As the story has it, one day I headed to the opposite side of the globe – the Flipside. I arrived in Korea February 16th, 2005 and thought I’d do a year, then leave. I was wrong. I stayed, launched my first company, Flipside Fitness, and then opened Korea's largest boxing club, Hulk's Boxing (now called Hulk's Club).

After 11.5yrs in Korea, I then picked up one day and returned to Toronto, Canada. But then I left again.

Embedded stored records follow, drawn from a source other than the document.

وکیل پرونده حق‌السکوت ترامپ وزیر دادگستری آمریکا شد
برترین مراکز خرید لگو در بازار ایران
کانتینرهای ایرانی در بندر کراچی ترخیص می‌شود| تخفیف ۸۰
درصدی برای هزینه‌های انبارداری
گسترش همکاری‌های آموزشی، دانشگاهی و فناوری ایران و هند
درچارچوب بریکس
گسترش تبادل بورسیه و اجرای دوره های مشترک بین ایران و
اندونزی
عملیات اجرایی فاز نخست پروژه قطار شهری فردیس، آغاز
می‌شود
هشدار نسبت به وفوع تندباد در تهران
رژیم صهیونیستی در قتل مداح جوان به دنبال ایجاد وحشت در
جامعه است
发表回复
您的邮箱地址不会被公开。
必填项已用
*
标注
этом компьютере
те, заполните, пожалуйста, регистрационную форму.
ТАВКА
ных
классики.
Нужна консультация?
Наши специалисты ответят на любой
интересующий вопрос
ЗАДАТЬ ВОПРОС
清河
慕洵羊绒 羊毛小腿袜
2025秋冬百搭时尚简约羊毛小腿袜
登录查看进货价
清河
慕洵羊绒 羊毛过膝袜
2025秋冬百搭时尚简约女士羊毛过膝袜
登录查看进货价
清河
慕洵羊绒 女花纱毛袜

Now I live in the Philippines where I am the CEO and head coach of Empowered Clubhouse, the Philippines' first and only boxing clubhouse exclusively just for women. I also am the founder of the Lil' Sistas Project, CEO and designer of Slay Gear and Baa Baa Black Sheep .Ph.

Saturday, June 20, 2015

Catching Up with Two Great Friends... Saturday, June 20

Did the mistake of getting my hair dyed and letting them style my hair before I was to meet up with a friend downtown, leaving me absolutely no choice of changing it before I met up with my friend.  Minus points to this well respect salon for making my hair colour NOT the colour I wanted and making my low lights NOT visible at all like how they were supposed to be.  Anyways, running through the shopping mall patting down my hair as if it were a bad wig was embarrassing but honestly once I met up with my friend I could care less about my hair.  

L'Attitudes hair salon, thanks for the free wifi but no thanks for the overpriced number you did on my hair.

Today I met up with one of my high school friends and it's always so interesting to see what has evolved since the last time we've met.  She's since had a baby and her baby is super adorable with her little trouble-maker smirk that surely melts even the coldest of people.  We walked around downtown, put a lot of mileage on our runners, and chatted up a storm.  I ended up running into her brother back at her apartment and so that was super cool.  I haven't seen him since high school, some 16-17 years ago now... wow.  

We talked about everything and anything under the sun it seemed but the discussion about babies really opened my eyes.  I told her about the intense stress I'm always under with Koreans pushing me to have a baby and the rude and inappropriate questions that always seem to follow when I tell them I don't have a baby.  My friend has a baby, she's a single mom trying her hardest to be the best mom to her little one but noted that random people all the time try to tell her what's best for her girl.  Whether it's someone in passing telling her she should put a hat on her child or someone throwing other unasked for, unwanted advice at her, she says having a baby hasn't brought on a whole other set of social stress.  "If people aren't pushing you to have a baby then they're pushing you to raise your kid this way or that way", she told me, "If it's not one thing it's something else".  Ain't that the truth but honestly I didn't really think of that before.  I guess I thought that once you had a baby the social pressures and stress of others butting in would stop but apparently it doesn't.  I don't know if I feel relieved or more stressed -- relieved to know that I'm not the only one being choked or more stressed in that it doesn't stop.  

Later in the evening, for dinner, I met up with one of my university buddies, a Filipino cutie who has smooth-like-butter dance moves and is just so sweet.  It was a lot of fun to meet up with him though I must admit it took us like forever to decide on a restaurant to eat because we both were chatty cathys.  Dinner turned into coffee, coffee turned into a walk around Toronto, and the walk turned into him seeing me off on the last Go Train at Union Station, 12:20am.  So much for getting back to Whitby for 9am, no worries.  I didn't have plans in Whitby but I didn't expect to be in Toronto for as long as I had been.  That's the beauty of Toronto though, it's just so fabulous and there's always something to do.  Now as for Whitby,... hmmm... I was one of those kids who loved growing up in it but was eager to leave it at the first chance possible.  When I left at age 18 I didn't look back and I never moved back.